Each line of the records that includes "todos" should be found and copied.

START Data for this task

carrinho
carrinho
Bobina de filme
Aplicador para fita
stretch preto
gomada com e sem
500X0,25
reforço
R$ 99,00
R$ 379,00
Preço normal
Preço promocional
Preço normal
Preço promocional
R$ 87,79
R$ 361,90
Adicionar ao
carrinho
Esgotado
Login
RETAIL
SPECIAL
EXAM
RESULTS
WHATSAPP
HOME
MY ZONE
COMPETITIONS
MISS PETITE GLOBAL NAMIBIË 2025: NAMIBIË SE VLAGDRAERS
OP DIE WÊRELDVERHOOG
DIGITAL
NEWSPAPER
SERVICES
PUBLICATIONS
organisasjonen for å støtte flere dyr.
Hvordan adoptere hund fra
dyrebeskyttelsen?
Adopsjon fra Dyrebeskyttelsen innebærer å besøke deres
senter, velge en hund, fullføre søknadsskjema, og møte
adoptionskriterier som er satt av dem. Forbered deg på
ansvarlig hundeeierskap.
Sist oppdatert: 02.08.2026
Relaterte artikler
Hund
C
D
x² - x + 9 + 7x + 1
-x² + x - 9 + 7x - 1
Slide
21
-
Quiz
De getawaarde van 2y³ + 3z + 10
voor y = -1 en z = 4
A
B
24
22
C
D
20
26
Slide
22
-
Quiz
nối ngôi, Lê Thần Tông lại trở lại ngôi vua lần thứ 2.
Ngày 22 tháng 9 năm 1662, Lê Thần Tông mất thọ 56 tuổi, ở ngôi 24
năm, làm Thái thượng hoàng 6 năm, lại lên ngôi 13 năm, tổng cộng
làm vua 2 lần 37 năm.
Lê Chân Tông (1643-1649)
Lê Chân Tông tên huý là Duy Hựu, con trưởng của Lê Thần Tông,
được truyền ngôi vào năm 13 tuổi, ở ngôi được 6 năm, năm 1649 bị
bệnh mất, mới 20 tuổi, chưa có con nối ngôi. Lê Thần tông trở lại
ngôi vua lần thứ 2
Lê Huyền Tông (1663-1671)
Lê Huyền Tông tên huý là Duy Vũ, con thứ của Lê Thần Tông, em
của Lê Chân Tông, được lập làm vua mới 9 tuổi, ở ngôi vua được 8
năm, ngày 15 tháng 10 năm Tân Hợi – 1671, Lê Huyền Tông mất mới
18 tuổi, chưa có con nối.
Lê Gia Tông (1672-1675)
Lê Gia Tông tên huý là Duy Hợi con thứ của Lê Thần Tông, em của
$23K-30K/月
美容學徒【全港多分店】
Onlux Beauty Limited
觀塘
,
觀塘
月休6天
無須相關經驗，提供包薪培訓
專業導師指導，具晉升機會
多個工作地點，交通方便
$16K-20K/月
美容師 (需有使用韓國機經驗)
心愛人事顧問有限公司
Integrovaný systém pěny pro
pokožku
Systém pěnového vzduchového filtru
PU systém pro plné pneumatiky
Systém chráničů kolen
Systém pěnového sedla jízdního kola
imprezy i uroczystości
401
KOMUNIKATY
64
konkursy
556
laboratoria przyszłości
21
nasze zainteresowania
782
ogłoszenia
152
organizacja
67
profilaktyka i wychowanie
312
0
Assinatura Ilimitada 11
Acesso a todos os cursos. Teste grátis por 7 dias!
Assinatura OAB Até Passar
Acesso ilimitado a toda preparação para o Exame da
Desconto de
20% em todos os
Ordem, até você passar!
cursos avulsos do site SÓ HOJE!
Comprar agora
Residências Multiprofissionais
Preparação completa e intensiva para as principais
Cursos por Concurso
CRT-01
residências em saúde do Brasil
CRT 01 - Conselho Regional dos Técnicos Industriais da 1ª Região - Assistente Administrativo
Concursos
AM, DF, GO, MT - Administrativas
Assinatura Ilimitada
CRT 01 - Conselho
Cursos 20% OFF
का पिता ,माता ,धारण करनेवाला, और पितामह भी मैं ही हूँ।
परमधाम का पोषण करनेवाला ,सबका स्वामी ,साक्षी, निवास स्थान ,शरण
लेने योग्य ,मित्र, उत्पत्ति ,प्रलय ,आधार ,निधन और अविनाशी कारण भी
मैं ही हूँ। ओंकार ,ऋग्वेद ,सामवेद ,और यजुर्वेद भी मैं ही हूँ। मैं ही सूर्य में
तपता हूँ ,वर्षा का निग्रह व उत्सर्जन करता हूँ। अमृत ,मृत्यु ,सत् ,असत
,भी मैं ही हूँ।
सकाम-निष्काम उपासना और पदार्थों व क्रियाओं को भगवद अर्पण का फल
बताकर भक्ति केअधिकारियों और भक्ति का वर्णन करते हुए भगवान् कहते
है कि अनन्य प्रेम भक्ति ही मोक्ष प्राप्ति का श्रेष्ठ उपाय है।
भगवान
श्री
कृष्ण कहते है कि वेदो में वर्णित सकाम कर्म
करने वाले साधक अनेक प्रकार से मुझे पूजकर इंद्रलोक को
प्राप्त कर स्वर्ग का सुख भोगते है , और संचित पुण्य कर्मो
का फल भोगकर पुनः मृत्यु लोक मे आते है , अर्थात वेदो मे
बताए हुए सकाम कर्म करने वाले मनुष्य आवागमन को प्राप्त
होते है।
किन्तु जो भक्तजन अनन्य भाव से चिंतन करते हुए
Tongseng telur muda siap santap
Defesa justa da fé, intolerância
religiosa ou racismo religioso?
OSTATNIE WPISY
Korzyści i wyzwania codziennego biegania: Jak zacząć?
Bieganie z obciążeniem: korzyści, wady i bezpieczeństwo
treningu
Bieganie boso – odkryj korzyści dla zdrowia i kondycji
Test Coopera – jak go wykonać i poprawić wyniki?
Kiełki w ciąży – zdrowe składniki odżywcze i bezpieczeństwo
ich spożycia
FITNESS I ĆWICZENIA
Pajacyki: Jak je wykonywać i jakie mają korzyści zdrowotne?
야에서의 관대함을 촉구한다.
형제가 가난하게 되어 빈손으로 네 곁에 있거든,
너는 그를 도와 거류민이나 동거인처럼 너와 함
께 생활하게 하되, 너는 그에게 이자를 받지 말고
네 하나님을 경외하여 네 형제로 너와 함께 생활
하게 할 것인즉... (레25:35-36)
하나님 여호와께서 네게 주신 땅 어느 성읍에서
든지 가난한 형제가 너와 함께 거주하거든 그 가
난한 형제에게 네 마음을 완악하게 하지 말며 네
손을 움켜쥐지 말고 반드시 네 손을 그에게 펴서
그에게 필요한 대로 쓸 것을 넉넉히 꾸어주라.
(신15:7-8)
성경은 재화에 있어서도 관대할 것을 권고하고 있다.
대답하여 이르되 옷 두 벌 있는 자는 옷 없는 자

END Data for this task

Result of this task ::
Acesso a todos os cursos. Teste grátis por 7 dias!
20% em todos os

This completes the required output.